VII. Итак, предпочитая все что угодно настоящей своей участи, я, отчаявшись душой, решил бежать. Но мешало присутствие стража (он ведь знал, что его страстно ненавидели, и по заслугам, и что у всех было страстное желание убежать). Я находился в школьной комнате, словно в ужасной тюрьме, в постоянном рабстве, под непрерывным наблюдением Аргуса[199] (за исключением лишь того времени, когда требовалось собраться всем, чтобы идти слушать Алессандро, общего учителя), ибо страх огромных мучений запрещал переступать порог [комнаты]. Что в конце концов [случилось]? В праздник блаженного Мартина, по причине торжеств которого, поистине вакханалий, было выпито вина больше обычного, он отпустил меня (что едва ли случалось в иное время) пойти поиграть в школы, где другие веселились. Я тотчас же, словно птица, вырвавшаяся из клетки, вылетаю и бегом к воротам, которые открывают дорогу на Флоренцию, выбегаю и не прерываю бега, пока не достигаю через три мили села св. Руфилла. Там меня вынудила остаться наступающая ночь. Так стал я «превосходным» путешественником: без надежды, без помощи, без путника, без знания мест и людей, без денег на дорогу. У меня была только одна монета [anconitanum], неизвестно как попавшая в ширинку [штанов]. Она стала платой за ужин и жилье.

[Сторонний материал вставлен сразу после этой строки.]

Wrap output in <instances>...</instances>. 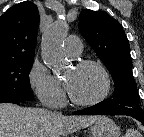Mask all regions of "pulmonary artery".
I'll return each mask as SVG.
<instances>
[{"label": "pulmonary artery", "instance_id": "1", "mask_svg": "<svg viewBox=\"0 0 144 137\" xmlns=\"http://www.w3.org/2000/svg\"><path fill=\"white\" fill-rule=\"evenodd\" d=\"M82 41L74 35L67 37L65 41V51L69 56H78L82 51Z\"/></svg>", "mask_w": 144, "mask_h": 137}]
</instances>
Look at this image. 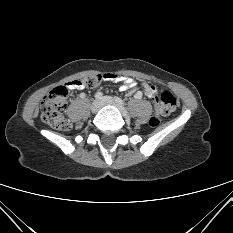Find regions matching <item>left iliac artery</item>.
Here are the masks:
<instances>
[{
  "label": "left iliac artery",
  "mask_w": 233,
  "mask_h": 233,
  "mask_svg": "<svg viewBox=\"0 0 233 233\" xmlns=\"http://www.w3.org/2000/svg\"><path fill=\"white\" fill-rule=\"evenodd\" d=\"M114 99H115V101H116L118 104H120V105H122V106H125V105H126L125 102H124L121 98H119V97H114Z\"/></svg>",
  "instance_id": "obj_1"
}]
</instances>
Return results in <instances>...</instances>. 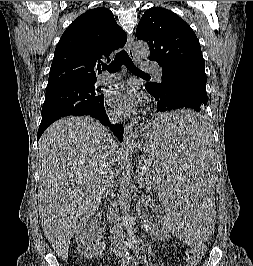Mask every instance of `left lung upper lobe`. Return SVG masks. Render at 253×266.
<instances>
[{
    "label": "left lung upper lobe",
    "mask_w": 253,
    "mask_h": 266,
    "mask_svg": "<svg viewBox=\"0 0 253 266\" xmlns=\"http://www.w3.org/2000/svg\"><path fill=\"white\" fill-rule=\"evenodd\" d=\"M136 36L150 46L149 59L162 67V78L173 72L190 71L207 79L199 40L175 13L160 7L148 9L137 26ZM150 84L161 87L163 82Z\"/></svg>",
    "instance_id": "5c2ea615"
}]
</instances>
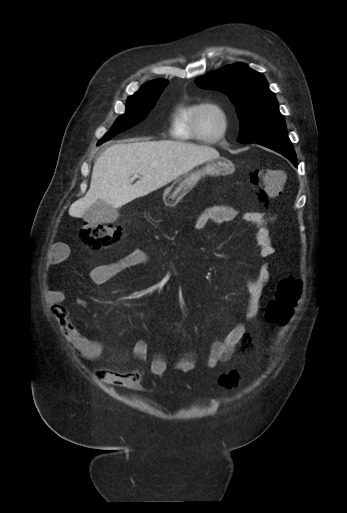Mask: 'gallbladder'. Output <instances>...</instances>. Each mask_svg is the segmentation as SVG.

В село прибыли торговцы из Тосканы; увидев, что я мальчик, и посчитав, что беглец из школы, что так и было в действительности, спрашивают, не хотел бы я отправиться с ними слугой. Я охотно соглашаюсь: от чего бы я отказался, лишь бы не быть у мучителя Филиппино? Итак, утром я отправляюсь с ними. Когда достигли Пьяноро, они, устроившись обедать, зовут и меня принять участие. Затем уходим, они верхом, я пешком, и я следую за ними через каменистую местность, холмы, в снег и дождь, тяжело дыша и скользя. Но так важно было уйти от взора свирепого наставника. Наконец, с приближением ночи мы нашли приют в Лояно, где я стараюсь торговцам услужить всеми способами. Они обращались со мной довольно мягко, то ли из жалости [ко мне] из-за моего возраста, то ли потому, что, заметив по некоторым признакам мой недеревенский нрав, считали, что я из знатного дома.